George, who has torched the Warriors this season, didn't hit his first shot until midway through the third after missing his opening nine attempts. No amount of rebounding and defense can keep you close to the Warriors when you shoot like that; the Thunder finished with a 33.0 field goal percentage.

And while plenty of that had to do with a clearly renewed defensive disposition for the Warriors, a lot of it came on clean, rhythm looks from the Thunder -- such as when George air-balled a first quarter 3 as he stood alone and uncontested on the wing, and when Westbrook came up short to the point of almost air-balling on a driving lefty layup later in the quarter.

"It happens like that," Westbrook said. "Put ourselves in positions to win games and couldn't make shots when we needed to. But I'm definitely not worried one bit."

Even with the injury to Andre Roberson, the Thunder, maybe more than any other team, have developed a scheme to disrupt the Warriors' offense. The Thunder use their length, size and activity to take away a lot of the Warriors' passing and moving by trapping on pick-and-rolls and forcing turnovers.

But Golden State coach Steve Kerr is obviously a savvy tactician himself, and an adjustment the Warriors made was to use the Thunder's tendency to overplay -- especially that of George -- against them with more back cutting off the wings. It unlocked many of the features for the Warriors, getting them into those 4-on-3 situations in which a drive leads to a pass that leads to another pass that leads to a wide-open shot.

It wouldn't be Thunder-Warriors without some emotional activity, though. It started with Anthony and Kevin Durant having words after Anthony gave Durant a shove. Interestingly, Westbrook was the player farthest away from the scuffle, standing a good 20 feet away and bent over with his hands on his knees as Durant and Anthony had to be separated. The altercation resulted in double technical fouls for Durant and Anthony.

Anthony scuffled again later, this time with Draymond Green. Green caught Anthony in the face after a foul call, making Anthony so heated that he ripped off his headband and spiked it onto the floor before doing some extended chatting with Green and other Warriors.

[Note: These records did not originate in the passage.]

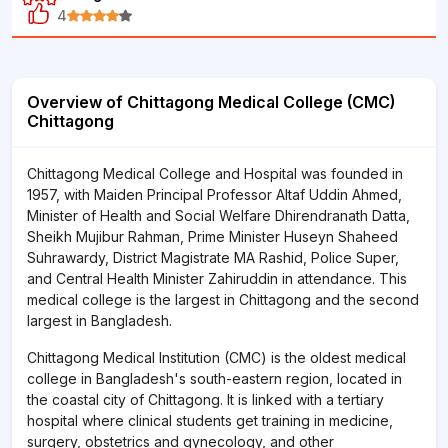
4
Overview of Chittagong Medical College (CMC)
Chittagong
Chittagong Medical College and Hospital was founded in
1957, with Maiden Principal Professor Altaf Uddin Ahmed,
Minister of Health and Social Welfare Dhirendranath Datta,
Sheikh Mujibur Rahman, Prime Minister Huseyn Shaheed
Suhrawardy, District Magistrate MA Rashid, Police Super,
and Central Health Minister Zahiruddin in attendance. This
medical college is the largest in Chittagong and the second
largest in Bangladesh.
Chittagong Medical Institution (CMC) is the oldest medical
college in Bangladesh's south-eastern region, located in
the coastal city of Chittagong. It is linked with a tertiary
hospital where clinical students get training in medicine,
surgery, obstetrics and gynecology, and other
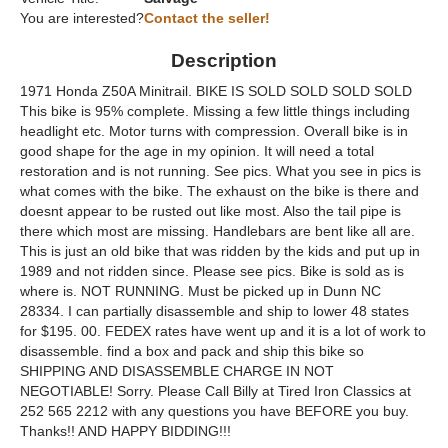
You are interested?
Contact the seller!
Description
1971 Honda Z50A Minitrail. BIKE IS SOLD SOLD SOLD SOLD
This bike is 95% complete. Missing a few little things including
headlight etc. Motor turns with compression. Overall bike is in
good shape for the age in my opinion. It will need a total
restoration and is not running. See pics. What you see in pics is
what comes with the bike. The exhaust on the bike is there and
doesnt appear to be rusted out like most. Also the tail pipe is
there which most are missing. Handlebars are bent like all are.
This is just an old bike that was ridden by the kids and put up in
1989 and not ridden since. Please see pics. Bike is sold as is
where is. NOT RUNNING. Must be picked up in Dunn NC
28334. I can partially disassemble and ship to lower 48 states
for $195. 00. FEDEX rates have went up and it is a lot of work to
disassemble. find a box and pack and ship this bike so
SHIPPING AND DISASSEMBLE CHARGE IN NOT
NEGOTIABLE! Sorry. Please Call Billy at Tired Iron Classics at
252 565 2212 with any questions you have BEFORE you buy.
Thanks!! AND HAPPY BIDDING!!!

"I just told him congratulations on what he was doing back in PG County, with the kids," Anthony joked when asked about the Durant incident, referring to Durant's $10 million donation to and partnership with Prince George's County Public Schools in Maryland. "That's it."

That led to a run-in between Westbrook and Zaza Pachulia late in the third, when Pachulia fell onto Westbrook's leg under the basket, an act Westbrook deemed intentional.

"Obviously, it was intentional," Westbrook said. "So don't ask me if it was intentional. Nobody touched him, he fell on my leg, tried to hurt me. But hey, that's how it goes."

It was all frustrating for the Thunder, with George picking up his own technical foul early in the fourth, before he joined the other starters on the bench to watch as Young and Pachulia cleaned up in garbage time.

There have been three Thunder-Warriors games this season, and all three have finished with stars watching from the sideline. There have been several reasons for that, on both sides, but in this case, it was the power and proficiency of the Warriors in capitalizing on a miserable night for the Thunder. Durant (28 points on 10 of 20 shooting) is a problem for anyone, and when the Thunder were hanging around, he kept popping shots on curling 3s. Stephen Curry eventually joined in (21 points, 5-of-12 from 3), setting the stage for Young to dance on the Thunder.

"We just didn't want to lose," Durant said. "We know we can get beat by this team, obviously, if we don't come and play with force. We did that on both ends of the court."

There's one more of these to go -- April 3 in Oklahoma City -- and maybe it will be the one that features some big names on the floor at the finish line. The Thunder have held their heads high this season by beating good teams, but like their uncharacteristically poor shooting on Saturday, perhaps that eventually was going to catch up to them.